Van Gogh’s painting of the peasant woman Gordina de Groot has just gone on display in the Noordbrabants Museum in ’s-Hertogenbosch, in the south of the Netherlands. It had been in the same family from 1903 until its sale at Christie’s in February 2023, when it was sold by the descendants of the banker Henri Daniel Pierson. Other than for a few days before last year’s sale, the picture was previously exhibited in 1943, during the war, in Zurich.
Head of a Woman (Gordina de Groot) (March-April 1885) sold to a London-based owner, which is unusual, since very few Van Goghs now end up in England. Their identity remains confidential, but it is believed to be a collector with wide artistic interests.
Helewise Berger, the Noordbrabants 19th-century curator, travelled to London last September with her director, Jacqueline Grandjean, and convinced the new owner to lend the picture to the museum for six months. There it has just gone on display with nine other Van Gogh paintings which are normally on show.
Berger reveals that the Noordbrabants Museum bid at the Christie’s auction, where the estimate was £1m-£2m. This fine painting was eagerly sought, going for £4,842,000, more than the museum could then bid. Berger told us: “We are still very interested in trying to buy it.”
Van Gogh depicted De Groot in at least six other paintings, as he was honing his portraiture skills. This was to help him create his first masterpiece, The Potato-Eaters (April-May 1885), where she was among five people around the table. He also made a lithograph based on the painting (showing the image in reverse).

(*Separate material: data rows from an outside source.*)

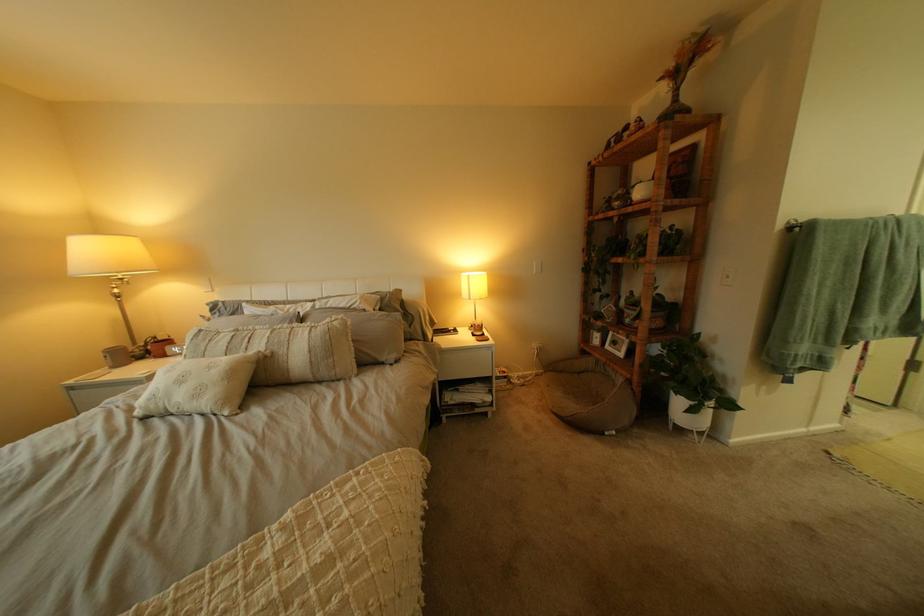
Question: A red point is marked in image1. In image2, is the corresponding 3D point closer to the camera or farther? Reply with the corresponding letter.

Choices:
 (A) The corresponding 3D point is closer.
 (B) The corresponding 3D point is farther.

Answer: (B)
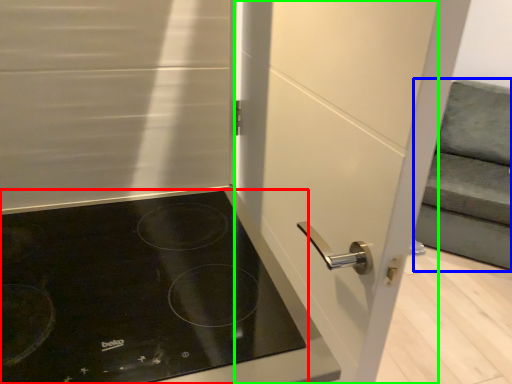
Question: Which object is positioned closest to gas stove (highlighted by a red box)? Select from armchair (highlighted by a blue box) and screen door (highlighted by a green box).

Choices:
 (A) armchair
 (B) screen door

Answer: (B)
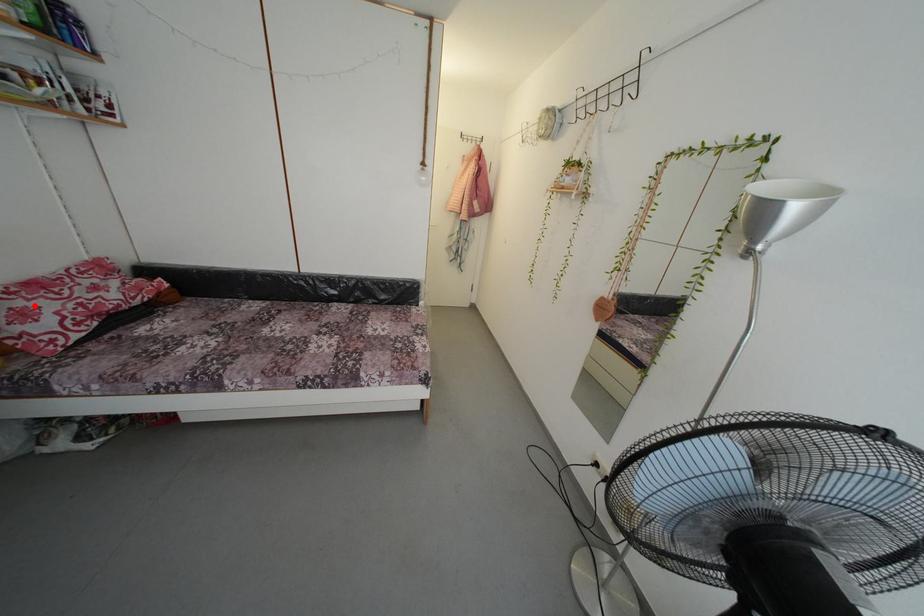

Vincent was then living in the southern Dutch village of Nuenen, where he was staying with his parents. De Groot’s posing for the artist led to considerable gossip, and the rumour circulated that he had got the unmarried woman pregnant. At this point she had just turned 30, while he was 32.

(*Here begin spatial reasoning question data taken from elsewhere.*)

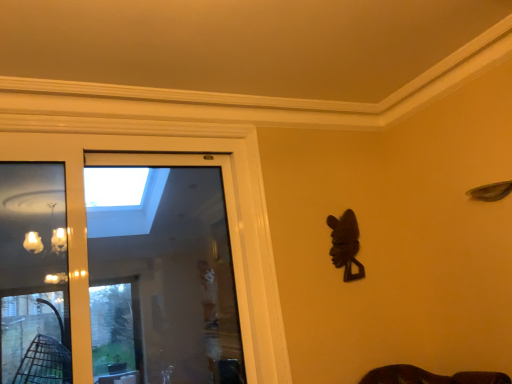
Question: Considering the positions of transparent glass screen door at center and dark brown wood mask at right in the image, is transparent glass screen door at center bigger or smaller than dark brown wood mask at right?

Choices:
 (A) big
 (B) small

Answer: (A)

Question: From a real-world perspective, is transparent glass screen door at center physically located above or below dark brown wood mask at right?

Choices:
 (A) below
 (B) above

Answer: (A)

Question: Considering their positions, is transparent glass screen door at center located in front of or behind dark brown wood mask at right?

Choices:
 (A) behind
 (B) front

Answer: (B)

Question: Is dark brown wood mask at right to the left or to the right of transparent glass screen door at center in the image?

Choices:
 (A) left
 (B) right

Answer: (B)

Question: Is point (343, 215) closer or farther from the camera than point (172, 256)?

Choices:
 (A) closer
 (B) farther

Answer: (A)

Question: Is dark brown wood mask at right bigger or smaller than transparent glass screen door at center?

Choices:
 (A) small
 (B) big

Answer: (A)

Question: From the image's perspective, is dark brown wood mask at right positioned above or below transparent glass screen door at center?

Choices:
 (A) above
 (B) below

Answer: (A)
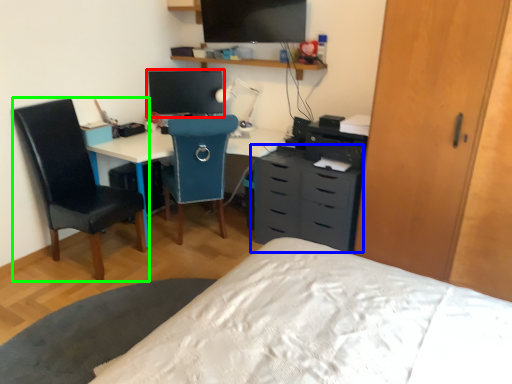
Question: Which object is positioned farthest from computer monitor (highlighted by a red box)? Select from chest of drawers (highlighted by a blue box) and chair (highlighted by a green box).

Choices:
 (A) chest of drawers
 (B) chair

Answer: (A)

Vincent vehemently rebutted this suggestion, telling his brother Theo on 2 September 1885: “A girl I’d often painted was having a child and they thought it was mine, although it wasn’t me.”
What happened to Gordina? Her son, named Cornelis after Gordina’s own father, was born on 20 October (seven months after completion of the painting now on loan to the Noordbrabants Museum) in Gerwen, then a hamlet, a kilometre from the centre of Nuenen. No name is given for the father on the birth certificate. Van Gogh left Nuenen on 24 November 1885 to move to Antwerp, without ever seeing the new-born infant.

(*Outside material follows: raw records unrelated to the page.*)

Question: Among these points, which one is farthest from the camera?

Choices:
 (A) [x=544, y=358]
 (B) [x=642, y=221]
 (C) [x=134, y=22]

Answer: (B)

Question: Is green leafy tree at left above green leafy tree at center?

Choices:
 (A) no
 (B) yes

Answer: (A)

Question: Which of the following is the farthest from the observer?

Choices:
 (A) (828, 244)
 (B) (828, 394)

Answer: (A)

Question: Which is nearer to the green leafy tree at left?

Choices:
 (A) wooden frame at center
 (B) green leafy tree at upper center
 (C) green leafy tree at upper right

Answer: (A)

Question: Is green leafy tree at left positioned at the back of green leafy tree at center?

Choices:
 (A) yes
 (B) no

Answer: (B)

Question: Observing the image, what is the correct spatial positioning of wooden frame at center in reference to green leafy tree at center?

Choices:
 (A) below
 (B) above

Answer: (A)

Little is known about Gordina’s life, but she never married. Gordina died in Gerwen in 1927, aged 71. Her son became a factory worker and also died in Gerwen, in 1951.
Two years ago DNA research by Toine van der Weerden, who is distantly descended from Gordina, seemed to indicate that Van Gogh was vindicated. DNA tests showed that one of Gordina’s great grandchildren (Eric and Carolien de Groot) appeared to be unrelated to a great great grandson of Vincent’s brother Theo (Lieuwe van Gogh).
The evidence may not be conclusive, but it probably reinforces Vincent’s claim that Gordina’s lover was someone else. In October 1887, two years after leaving Nuenen, Vincent asked his sister Wil, “did her child live?”. He also enquired whether Gordina “married her cousin?”, suggesting that it could have been a relative who was the father.